The grievor is an employee of long service, having first been hired as a trainman in June of 1976. His disciplinary record was clear at the time of the incident, and is devoid of any incidents involving the falsification of time claims or any similar breach of trust in his relationship with his employer. Further, the Arbitrator has some concern with the treatment of the grievor as compared with other members of the crew who, the Company admits, were equally involved in the delay of work on the day in question. Specifically, it is not disputed that, although the crew’s conductor, Mr. J.D. Gehon was also discharged, Assistant Conductor D.W. Wasylenchuk was assessed only forty-five demerits, with time held out of service to count as a suspension. Even if, as the Company states, the reason for termination in a case such as this was a breach of the bond of trust between employer and employee which is inconsistent with further employment, because of participation in an act of dishonesty, it would be difficult to reconcile the treatment of the grievor with the more lenient outcome visited upon the assistant conductor, who would appear to have been no less involved. As noted above, however, the Arbitrator does not make a finding of deliberate fraud in this case. Nor am I persuaded that the fact that Locomotive Engineer Garbolinsky was the person who signed the time claims would of itself be sufficient to justify his discharge, as compared to the assistant conductor, particularly in light of the length of his prior service, and the fact that his prior disciplinary record, which was clear at the time of the incident, involved no similar misconduct.

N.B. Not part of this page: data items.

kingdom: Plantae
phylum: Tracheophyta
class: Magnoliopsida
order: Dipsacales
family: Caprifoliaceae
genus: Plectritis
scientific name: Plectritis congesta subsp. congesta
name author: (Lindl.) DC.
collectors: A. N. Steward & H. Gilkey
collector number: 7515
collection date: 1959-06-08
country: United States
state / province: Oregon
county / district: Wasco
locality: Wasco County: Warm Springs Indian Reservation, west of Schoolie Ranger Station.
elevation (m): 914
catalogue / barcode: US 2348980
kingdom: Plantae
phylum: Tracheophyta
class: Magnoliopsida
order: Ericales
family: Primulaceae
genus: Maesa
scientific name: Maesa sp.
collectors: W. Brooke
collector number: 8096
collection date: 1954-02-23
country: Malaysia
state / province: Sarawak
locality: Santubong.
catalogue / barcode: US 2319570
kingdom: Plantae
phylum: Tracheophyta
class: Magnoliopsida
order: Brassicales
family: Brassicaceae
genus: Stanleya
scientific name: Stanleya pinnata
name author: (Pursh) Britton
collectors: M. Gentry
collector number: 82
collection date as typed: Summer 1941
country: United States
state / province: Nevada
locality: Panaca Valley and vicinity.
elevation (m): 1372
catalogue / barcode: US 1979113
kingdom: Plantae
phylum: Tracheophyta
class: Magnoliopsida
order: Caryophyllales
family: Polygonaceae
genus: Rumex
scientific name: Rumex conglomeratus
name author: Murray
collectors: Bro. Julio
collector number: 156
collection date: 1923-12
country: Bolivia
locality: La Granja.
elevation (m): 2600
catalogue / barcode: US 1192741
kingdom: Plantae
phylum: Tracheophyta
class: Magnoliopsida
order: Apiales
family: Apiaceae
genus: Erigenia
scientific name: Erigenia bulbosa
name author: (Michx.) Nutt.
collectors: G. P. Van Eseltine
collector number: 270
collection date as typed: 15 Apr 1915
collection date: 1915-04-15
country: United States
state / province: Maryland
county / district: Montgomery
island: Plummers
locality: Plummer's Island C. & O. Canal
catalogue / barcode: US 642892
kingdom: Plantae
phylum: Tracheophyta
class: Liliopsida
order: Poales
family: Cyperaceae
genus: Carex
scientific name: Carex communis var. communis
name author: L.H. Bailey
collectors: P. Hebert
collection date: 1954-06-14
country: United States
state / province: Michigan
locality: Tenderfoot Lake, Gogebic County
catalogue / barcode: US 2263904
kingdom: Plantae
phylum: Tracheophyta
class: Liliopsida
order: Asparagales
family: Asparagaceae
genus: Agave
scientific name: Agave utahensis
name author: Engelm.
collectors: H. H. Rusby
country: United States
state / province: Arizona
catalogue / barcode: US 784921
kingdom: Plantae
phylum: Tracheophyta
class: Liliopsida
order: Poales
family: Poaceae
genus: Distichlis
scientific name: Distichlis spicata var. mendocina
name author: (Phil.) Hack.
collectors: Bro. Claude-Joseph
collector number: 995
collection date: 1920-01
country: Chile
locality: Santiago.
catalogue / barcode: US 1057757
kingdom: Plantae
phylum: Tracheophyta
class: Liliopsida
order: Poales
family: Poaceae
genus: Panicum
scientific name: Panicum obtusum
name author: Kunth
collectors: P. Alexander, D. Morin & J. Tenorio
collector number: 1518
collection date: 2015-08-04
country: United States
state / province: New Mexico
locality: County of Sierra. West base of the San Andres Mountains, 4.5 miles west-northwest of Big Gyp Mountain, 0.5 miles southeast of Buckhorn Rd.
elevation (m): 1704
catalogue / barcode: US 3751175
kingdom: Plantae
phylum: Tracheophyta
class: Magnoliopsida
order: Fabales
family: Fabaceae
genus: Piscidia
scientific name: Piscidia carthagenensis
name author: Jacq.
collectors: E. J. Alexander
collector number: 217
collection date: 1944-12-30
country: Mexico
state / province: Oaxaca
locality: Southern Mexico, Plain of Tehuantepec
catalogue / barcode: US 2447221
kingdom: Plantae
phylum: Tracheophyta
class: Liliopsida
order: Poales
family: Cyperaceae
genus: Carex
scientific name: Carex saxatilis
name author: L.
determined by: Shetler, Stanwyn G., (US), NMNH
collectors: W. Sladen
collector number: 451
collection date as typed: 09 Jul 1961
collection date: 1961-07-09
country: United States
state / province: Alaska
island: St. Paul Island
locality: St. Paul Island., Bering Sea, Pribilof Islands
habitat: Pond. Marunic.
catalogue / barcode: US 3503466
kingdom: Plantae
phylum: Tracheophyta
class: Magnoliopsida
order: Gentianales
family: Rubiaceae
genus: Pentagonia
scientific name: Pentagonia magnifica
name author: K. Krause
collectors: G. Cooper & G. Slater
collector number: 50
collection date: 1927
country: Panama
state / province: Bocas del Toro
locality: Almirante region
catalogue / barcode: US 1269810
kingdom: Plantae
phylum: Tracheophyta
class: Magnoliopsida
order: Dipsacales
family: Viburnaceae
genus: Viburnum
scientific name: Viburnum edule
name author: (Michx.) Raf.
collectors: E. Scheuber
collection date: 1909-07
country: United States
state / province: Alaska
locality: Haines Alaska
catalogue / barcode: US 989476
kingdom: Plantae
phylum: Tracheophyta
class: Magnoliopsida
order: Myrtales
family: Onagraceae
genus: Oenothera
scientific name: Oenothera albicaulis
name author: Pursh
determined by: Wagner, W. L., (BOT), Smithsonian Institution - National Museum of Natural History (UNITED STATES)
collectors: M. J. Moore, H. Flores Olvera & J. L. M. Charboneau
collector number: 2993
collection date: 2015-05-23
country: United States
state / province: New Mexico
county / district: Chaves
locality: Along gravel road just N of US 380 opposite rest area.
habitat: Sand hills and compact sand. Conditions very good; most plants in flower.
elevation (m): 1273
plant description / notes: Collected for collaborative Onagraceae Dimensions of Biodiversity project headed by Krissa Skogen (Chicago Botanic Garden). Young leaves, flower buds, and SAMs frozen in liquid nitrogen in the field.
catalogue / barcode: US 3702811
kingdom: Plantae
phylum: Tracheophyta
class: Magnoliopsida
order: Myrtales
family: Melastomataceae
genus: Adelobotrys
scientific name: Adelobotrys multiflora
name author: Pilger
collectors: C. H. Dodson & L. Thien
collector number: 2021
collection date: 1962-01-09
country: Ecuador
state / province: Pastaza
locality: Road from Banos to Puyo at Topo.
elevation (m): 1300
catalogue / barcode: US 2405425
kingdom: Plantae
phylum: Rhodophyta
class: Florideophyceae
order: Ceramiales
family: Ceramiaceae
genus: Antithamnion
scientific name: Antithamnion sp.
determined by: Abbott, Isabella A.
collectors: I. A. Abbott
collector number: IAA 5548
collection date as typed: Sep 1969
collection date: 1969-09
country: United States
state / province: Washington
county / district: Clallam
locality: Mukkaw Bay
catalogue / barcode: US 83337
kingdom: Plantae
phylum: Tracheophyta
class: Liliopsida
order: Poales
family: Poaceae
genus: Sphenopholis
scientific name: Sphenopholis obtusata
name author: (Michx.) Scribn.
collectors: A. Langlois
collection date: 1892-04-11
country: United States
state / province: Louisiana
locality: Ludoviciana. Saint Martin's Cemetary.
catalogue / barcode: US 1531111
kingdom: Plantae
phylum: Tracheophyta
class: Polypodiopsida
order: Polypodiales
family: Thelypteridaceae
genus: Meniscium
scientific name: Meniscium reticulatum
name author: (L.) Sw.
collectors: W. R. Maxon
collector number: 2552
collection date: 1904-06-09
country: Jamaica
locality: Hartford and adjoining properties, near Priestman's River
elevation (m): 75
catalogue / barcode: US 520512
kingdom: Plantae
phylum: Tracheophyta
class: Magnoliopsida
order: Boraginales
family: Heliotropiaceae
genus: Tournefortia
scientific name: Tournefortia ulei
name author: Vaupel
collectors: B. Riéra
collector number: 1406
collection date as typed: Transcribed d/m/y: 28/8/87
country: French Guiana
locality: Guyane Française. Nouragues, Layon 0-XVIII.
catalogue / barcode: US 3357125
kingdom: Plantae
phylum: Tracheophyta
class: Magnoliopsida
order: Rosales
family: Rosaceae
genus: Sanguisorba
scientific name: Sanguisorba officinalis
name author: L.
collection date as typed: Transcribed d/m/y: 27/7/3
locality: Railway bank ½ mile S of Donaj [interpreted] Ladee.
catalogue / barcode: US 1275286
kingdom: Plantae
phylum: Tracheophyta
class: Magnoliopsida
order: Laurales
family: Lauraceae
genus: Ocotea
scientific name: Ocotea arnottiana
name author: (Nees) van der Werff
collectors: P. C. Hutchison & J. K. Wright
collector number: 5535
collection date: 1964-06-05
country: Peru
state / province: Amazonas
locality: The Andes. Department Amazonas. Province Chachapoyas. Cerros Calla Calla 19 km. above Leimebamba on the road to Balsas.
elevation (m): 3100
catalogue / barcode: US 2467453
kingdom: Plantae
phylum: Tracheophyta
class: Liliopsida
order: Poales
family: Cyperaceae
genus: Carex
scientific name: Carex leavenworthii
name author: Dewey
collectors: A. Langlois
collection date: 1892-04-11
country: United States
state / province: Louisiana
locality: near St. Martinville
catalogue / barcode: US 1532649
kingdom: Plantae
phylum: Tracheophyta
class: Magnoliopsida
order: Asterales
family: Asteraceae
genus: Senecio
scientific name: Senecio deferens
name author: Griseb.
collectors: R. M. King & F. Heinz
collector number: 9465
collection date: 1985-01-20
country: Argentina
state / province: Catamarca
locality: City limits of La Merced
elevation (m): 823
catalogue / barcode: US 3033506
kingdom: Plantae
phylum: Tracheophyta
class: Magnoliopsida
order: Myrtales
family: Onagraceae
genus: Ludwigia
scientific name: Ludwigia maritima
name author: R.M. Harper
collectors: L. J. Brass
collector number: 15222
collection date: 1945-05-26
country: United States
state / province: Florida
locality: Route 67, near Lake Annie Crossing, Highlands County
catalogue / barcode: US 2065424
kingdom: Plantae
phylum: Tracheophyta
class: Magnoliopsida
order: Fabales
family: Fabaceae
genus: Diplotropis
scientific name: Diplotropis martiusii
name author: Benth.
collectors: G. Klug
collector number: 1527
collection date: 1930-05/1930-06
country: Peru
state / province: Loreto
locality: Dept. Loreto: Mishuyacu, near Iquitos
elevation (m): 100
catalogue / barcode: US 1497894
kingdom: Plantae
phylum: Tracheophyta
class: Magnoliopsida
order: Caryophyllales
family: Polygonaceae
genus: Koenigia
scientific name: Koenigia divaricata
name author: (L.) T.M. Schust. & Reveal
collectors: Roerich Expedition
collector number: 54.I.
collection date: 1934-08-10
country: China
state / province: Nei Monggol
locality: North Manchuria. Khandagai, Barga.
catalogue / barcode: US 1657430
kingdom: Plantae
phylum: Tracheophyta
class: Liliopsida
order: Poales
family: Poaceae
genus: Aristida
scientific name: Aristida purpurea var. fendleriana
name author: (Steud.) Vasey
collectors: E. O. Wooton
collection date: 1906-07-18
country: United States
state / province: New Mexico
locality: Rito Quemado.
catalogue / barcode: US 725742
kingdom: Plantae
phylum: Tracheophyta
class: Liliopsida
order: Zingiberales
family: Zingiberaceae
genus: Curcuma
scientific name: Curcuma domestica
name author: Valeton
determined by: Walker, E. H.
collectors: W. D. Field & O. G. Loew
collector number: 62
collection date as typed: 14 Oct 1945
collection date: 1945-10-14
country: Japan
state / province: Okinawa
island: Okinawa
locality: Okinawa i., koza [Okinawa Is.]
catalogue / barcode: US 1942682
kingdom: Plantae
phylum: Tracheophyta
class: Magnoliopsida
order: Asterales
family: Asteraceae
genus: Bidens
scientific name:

On the whole, the Arbitrator is satisfied that this is an appropriate case for a substitution of penalty, in the exercise of the tribunal’s discretion. The Arbitrator therefore directs that the grievor be reinstated into his employment, without compensation for wages or benefits lost, and without loss of seniority. Mr. Garbolinsky’s disciplinary record shall show his period out of service as a suspension for careless misconduct in relation to the timely performance of work and the submission of related time claims, and shall further record the assessment of twenty-five demerits for the violation of operating rules as cited in the joint statement of issue.